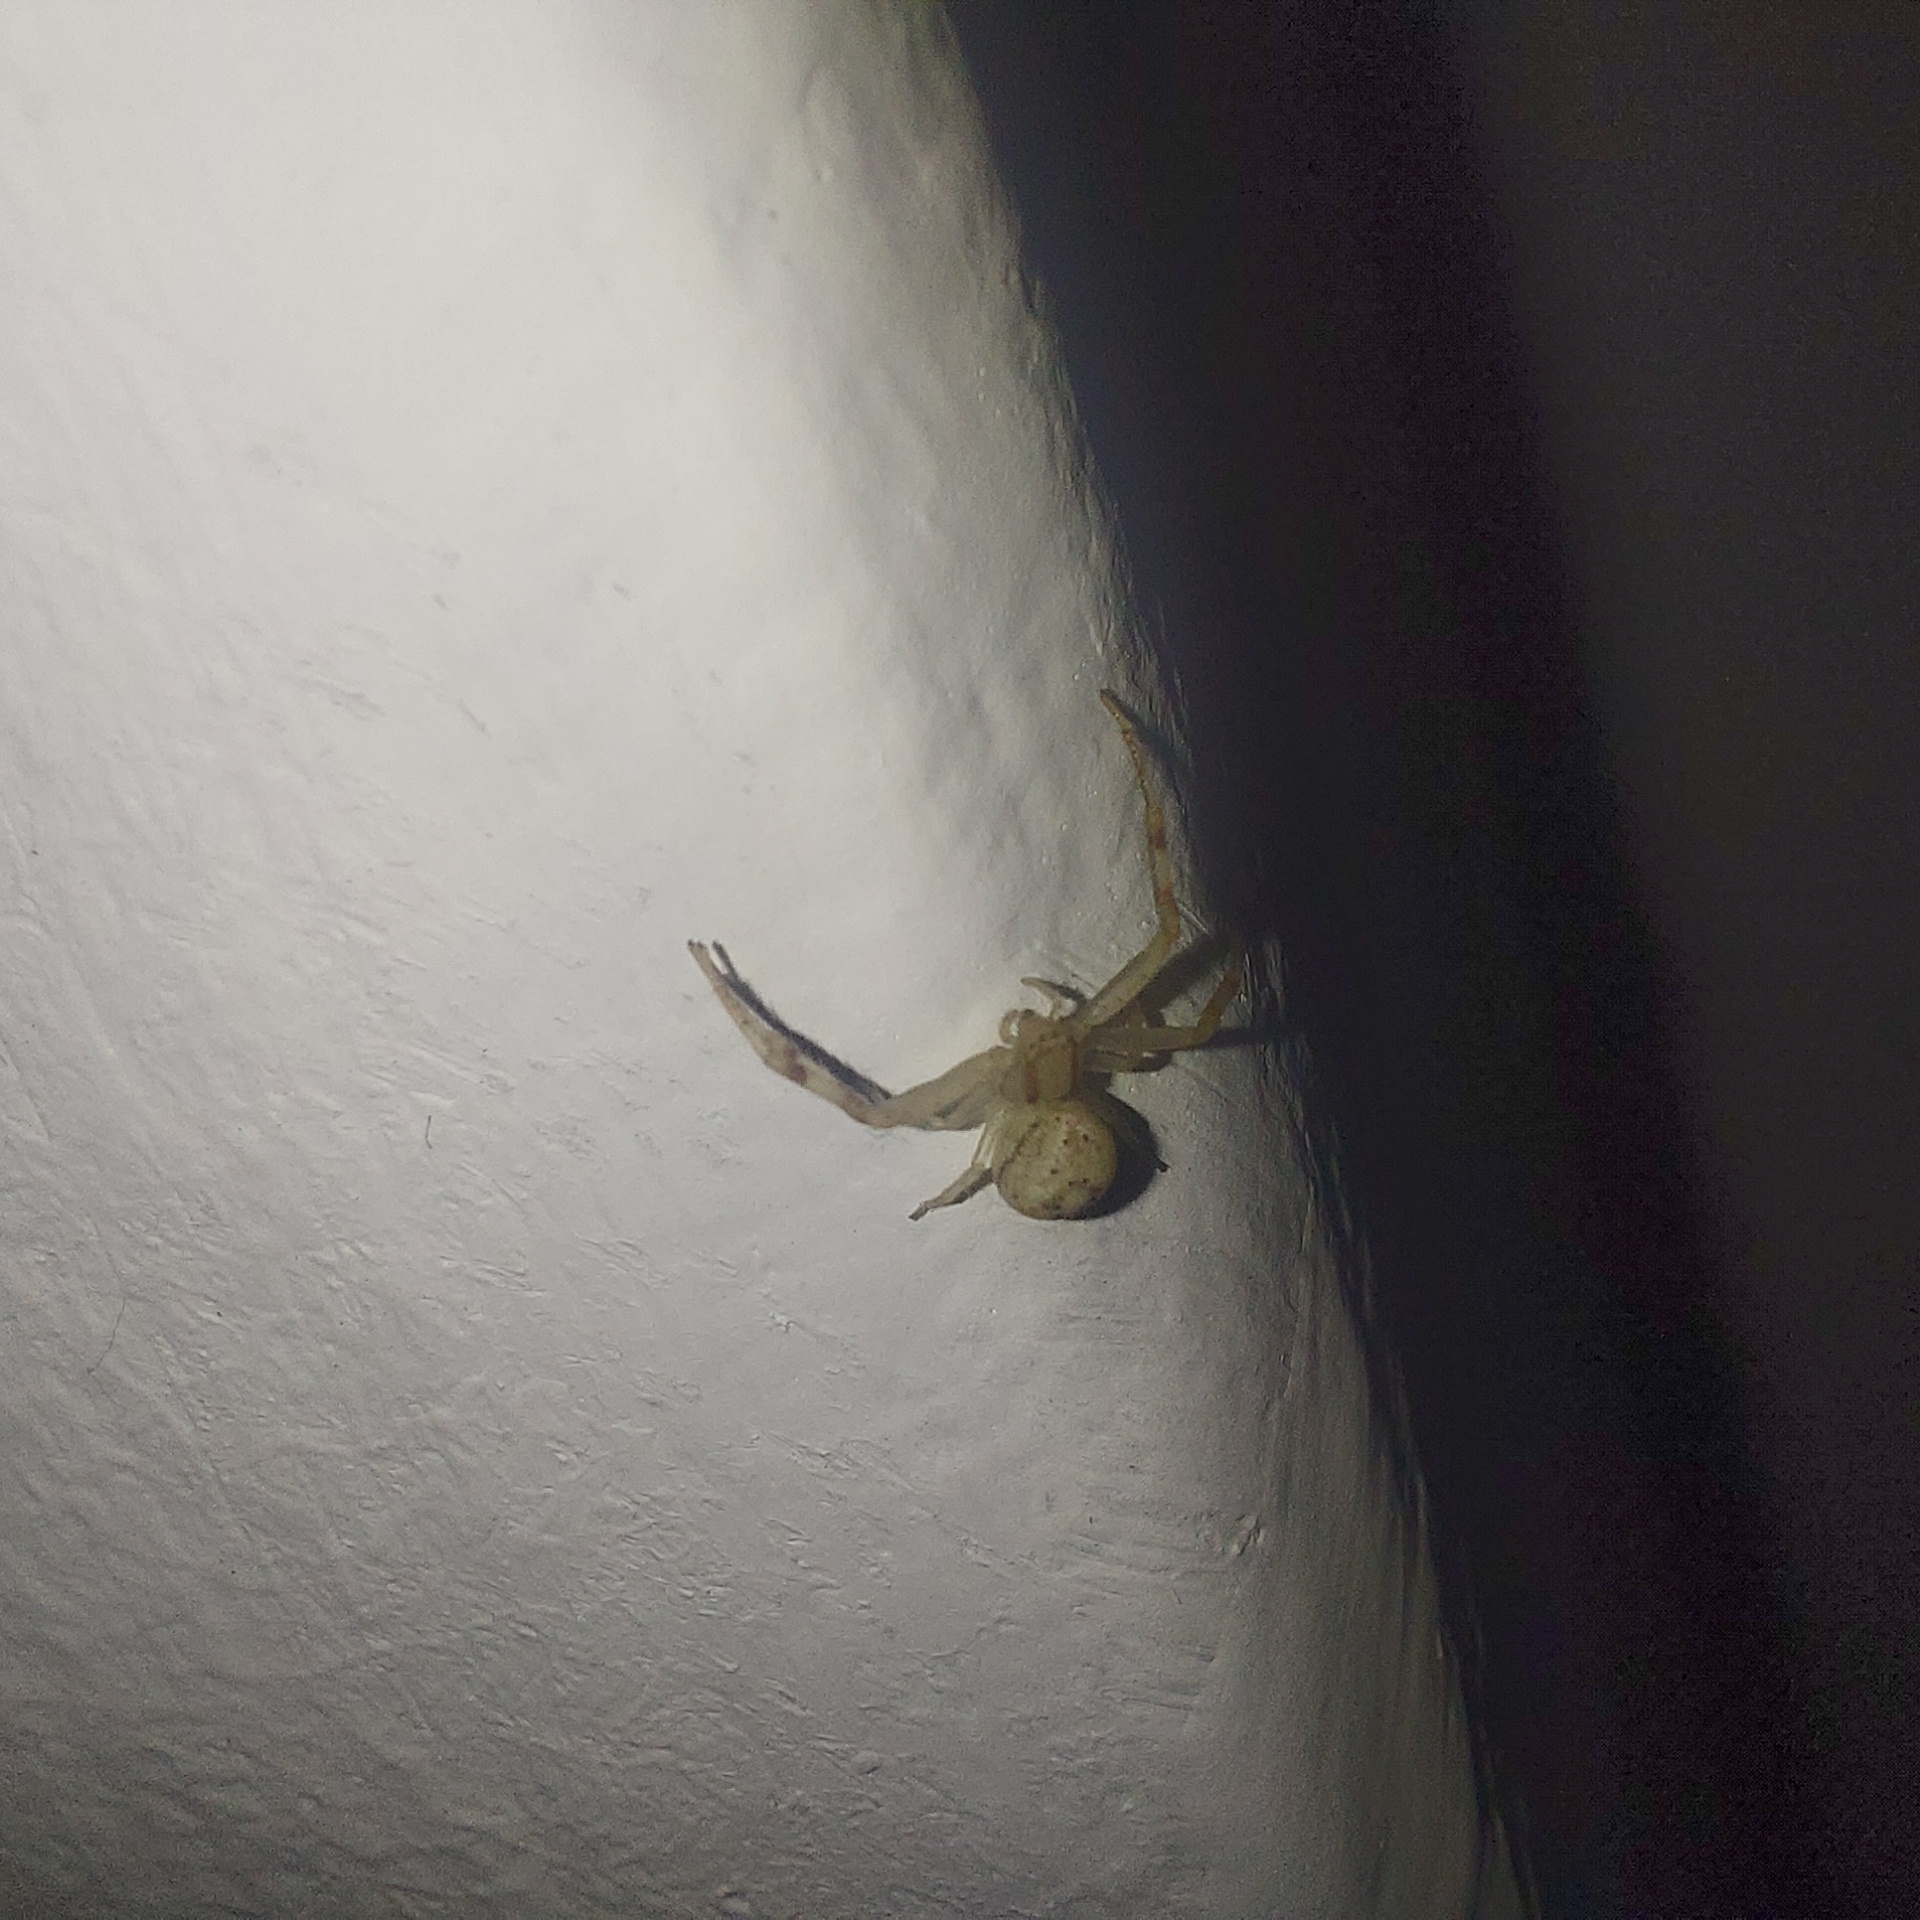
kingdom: Animalia
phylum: Arthropoda
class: Arachnida
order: Araneae
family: Thomisidae
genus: Misumenops
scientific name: Misumenops
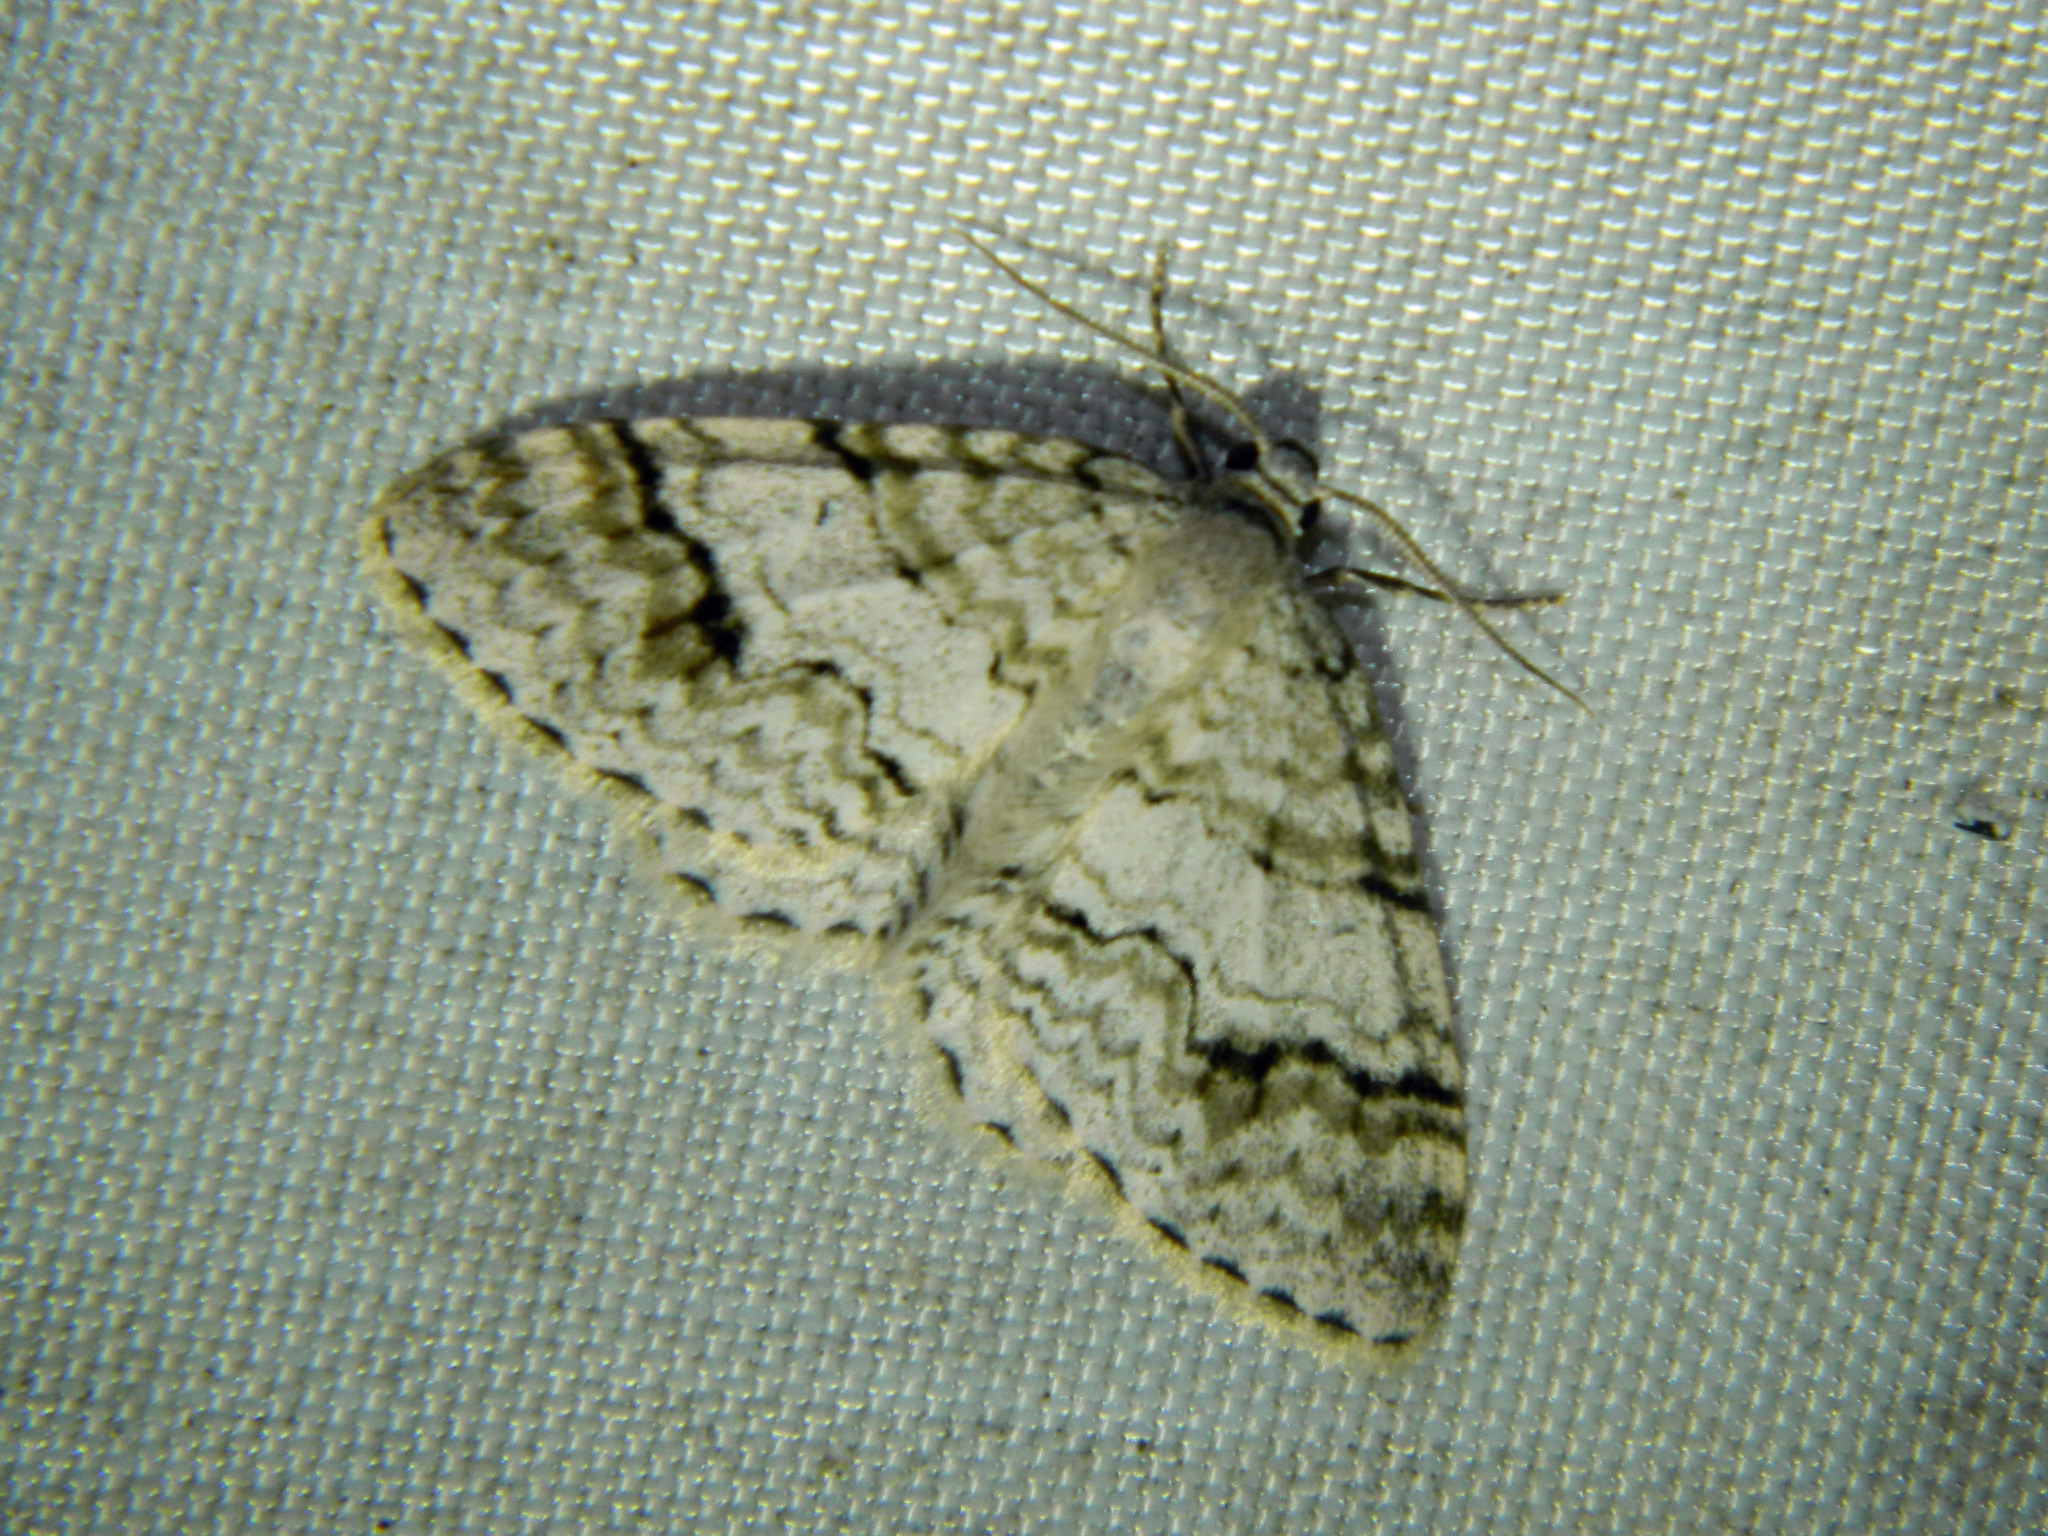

··········

Stated exercise >> Copy every line of the listing above word for word, leaving out the pictures.

Result >>
kingdom: Animalia
phylum: Arthropoda
class: Arachnida
order: Araneae
family: Thomisidae
genus: Misumenops
scientific name: Misumenops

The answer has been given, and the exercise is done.